Every entry in this listing should be written out exactly.

"""

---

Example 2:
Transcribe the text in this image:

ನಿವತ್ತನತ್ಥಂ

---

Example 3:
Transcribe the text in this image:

"""

SOLUTION =
---

Example 2:
Transcribe the text in this image:

ನಿವತ್ತನತ್ಥಂ

---

Example 3:
Transcribe the text in this image:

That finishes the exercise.